Instructions for the task:
Output the lines below exactly, please, from the first line until the line with "winding roads past", counting both.

Provided data:

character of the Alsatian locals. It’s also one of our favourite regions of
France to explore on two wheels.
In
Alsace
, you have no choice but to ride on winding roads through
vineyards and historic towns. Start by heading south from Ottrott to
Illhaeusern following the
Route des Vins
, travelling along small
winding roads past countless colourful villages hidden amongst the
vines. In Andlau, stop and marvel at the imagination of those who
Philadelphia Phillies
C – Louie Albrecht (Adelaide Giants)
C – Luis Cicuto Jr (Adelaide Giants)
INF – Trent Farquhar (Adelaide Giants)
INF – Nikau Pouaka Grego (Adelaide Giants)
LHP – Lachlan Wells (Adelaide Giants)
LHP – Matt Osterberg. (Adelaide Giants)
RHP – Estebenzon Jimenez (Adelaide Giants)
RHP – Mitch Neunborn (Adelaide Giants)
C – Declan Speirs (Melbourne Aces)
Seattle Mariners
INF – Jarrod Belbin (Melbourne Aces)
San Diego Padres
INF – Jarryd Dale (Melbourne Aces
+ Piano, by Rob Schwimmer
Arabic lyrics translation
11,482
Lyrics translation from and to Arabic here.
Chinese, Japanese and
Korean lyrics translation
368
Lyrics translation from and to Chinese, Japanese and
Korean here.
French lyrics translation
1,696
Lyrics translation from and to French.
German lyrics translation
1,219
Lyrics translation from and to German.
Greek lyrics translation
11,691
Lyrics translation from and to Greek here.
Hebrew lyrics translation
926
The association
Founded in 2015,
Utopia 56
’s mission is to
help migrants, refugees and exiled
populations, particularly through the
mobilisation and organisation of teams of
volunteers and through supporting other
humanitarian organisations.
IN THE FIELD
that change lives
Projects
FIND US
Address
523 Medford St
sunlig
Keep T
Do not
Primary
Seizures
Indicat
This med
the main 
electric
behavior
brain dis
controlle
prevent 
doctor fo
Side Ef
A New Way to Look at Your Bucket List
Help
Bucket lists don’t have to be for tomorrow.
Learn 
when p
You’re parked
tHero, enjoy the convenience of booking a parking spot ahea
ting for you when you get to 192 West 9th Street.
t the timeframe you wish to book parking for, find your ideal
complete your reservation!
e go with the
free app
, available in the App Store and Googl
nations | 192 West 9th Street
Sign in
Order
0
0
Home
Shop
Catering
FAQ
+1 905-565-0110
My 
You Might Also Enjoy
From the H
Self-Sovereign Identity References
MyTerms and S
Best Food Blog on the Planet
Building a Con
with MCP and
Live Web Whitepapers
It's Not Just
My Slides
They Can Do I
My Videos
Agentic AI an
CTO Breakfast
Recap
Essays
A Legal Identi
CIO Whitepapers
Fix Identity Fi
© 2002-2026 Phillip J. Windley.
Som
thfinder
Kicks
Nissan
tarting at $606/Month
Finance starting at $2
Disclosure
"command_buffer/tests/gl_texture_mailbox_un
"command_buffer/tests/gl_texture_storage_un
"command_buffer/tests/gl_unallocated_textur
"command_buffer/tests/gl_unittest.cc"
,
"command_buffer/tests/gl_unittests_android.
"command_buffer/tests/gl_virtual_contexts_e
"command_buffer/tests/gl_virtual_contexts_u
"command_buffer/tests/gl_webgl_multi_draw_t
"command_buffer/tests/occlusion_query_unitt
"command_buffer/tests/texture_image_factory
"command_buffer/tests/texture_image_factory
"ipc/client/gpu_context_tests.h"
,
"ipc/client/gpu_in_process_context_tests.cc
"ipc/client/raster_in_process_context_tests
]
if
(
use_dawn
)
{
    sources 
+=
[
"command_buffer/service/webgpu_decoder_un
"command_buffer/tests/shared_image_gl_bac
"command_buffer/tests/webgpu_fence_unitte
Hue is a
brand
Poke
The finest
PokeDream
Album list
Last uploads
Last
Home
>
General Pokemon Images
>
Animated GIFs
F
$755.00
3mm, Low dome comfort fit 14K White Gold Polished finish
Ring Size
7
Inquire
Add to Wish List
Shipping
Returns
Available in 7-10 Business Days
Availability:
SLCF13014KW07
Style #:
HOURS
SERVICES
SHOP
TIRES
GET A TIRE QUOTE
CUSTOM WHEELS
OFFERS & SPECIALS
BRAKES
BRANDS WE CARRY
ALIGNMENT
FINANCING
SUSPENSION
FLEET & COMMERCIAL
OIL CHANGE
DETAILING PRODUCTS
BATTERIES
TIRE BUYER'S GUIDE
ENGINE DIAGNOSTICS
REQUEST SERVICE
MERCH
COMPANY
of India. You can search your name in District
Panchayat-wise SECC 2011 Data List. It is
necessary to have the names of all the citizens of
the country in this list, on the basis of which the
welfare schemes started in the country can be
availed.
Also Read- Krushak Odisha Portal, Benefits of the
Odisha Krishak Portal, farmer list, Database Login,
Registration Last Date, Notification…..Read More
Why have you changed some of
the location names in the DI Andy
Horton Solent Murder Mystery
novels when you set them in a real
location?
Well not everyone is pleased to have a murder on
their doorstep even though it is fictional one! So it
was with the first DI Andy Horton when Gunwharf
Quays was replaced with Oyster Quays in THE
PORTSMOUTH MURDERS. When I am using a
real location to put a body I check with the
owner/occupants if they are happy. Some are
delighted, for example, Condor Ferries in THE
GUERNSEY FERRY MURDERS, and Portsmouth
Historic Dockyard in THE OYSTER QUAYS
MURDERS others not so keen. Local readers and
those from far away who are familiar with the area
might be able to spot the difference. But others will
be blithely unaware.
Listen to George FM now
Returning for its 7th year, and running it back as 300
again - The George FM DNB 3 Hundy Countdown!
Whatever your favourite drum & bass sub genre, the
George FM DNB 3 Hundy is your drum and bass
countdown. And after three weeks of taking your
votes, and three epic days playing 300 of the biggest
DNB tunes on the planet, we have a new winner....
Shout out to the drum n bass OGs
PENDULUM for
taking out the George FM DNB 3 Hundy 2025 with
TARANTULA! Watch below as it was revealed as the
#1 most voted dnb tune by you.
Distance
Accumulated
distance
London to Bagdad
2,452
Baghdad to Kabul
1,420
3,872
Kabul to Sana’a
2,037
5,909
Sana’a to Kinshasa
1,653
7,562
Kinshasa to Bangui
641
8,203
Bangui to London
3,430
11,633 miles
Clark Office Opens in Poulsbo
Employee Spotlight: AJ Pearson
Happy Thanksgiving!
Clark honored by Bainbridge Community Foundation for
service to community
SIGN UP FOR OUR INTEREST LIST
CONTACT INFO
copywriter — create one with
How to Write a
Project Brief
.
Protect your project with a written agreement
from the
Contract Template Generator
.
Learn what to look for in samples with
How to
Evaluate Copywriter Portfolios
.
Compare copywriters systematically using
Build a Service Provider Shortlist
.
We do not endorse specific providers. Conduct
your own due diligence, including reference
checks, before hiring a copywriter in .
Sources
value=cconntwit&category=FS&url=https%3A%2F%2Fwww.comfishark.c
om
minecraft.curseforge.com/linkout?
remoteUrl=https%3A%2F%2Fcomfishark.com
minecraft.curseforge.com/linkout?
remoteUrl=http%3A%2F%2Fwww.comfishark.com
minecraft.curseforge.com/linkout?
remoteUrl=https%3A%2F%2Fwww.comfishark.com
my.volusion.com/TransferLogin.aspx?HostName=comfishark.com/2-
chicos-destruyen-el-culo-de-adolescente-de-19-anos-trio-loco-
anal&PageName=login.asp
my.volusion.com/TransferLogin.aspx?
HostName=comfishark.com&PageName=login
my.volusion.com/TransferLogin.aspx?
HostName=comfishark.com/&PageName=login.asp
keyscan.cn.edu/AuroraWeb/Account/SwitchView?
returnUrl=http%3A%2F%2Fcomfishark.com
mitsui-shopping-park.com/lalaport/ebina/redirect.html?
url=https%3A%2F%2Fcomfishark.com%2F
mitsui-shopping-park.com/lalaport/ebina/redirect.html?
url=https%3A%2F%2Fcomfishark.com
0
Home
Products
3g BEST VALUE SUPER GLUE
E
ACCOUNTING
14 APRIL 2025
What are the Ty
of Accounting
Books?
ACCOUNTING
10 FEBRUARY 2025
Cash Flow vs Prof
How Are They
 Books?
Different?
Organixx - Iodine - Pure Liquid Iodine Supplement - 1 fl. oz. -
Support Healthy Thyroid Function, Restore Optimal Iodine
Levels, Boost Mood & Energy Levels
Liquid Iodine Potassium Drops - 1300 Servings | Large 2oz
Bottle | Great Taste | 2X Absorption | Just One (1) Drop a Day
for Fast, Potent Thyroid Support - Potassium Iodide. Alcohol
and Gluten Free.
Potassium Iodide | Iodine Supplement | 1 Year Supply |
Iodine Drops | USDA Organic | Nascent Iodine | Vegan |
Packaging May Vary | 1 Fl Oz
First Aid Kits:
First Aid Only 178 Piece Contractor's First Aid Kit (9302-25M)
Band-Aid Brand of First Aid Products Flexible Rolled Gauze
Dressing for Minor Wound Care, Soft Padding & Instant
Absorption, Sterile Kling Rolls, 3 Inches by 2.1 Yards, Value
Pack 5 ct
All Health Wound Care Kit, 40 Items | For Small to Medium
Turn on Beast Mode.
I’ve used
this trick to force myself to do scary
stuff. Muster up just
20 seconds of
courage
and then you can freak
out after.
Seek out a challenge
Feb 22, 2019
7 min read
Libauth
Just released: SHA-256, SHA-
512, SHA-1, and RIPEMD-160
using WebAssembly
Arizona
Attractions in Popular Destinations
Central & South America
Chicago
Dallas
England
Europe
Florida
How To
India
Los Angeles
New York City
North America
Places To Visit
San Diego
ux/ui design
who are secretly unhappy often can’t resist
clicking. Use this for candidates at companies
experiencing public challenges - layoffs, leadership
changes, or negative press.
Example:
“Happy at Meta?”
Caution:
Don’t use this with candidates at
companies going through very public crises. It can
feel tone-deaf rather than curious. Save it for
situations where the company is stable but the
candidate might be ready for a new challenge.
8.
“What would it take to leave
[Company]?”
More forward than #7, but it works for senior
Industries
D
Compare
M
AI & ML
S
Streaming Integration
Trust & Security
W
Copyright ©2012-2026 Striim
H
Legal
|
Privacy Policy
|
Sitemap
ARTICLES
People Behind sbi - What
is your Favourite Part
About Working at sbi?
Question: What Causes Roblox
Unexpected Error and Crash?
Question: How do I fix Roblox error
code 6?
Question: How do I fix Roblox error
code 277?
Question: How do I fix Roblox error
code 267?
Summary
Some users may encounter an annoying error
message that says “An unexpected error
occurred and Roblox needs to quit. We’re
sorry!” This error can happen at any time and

Output below:
character of the Alsatian locals. It’s also one of our favourite regions of
France to explore on two wheels.
In
Alsace
, you have no choice but to ride on winding roads through
vineyards and historic towns. Start by heading south from Ottrott to
Illhaeusern following the
Route des Vins
, travelling along small
winding roads past countless colourful villages hidden amongst the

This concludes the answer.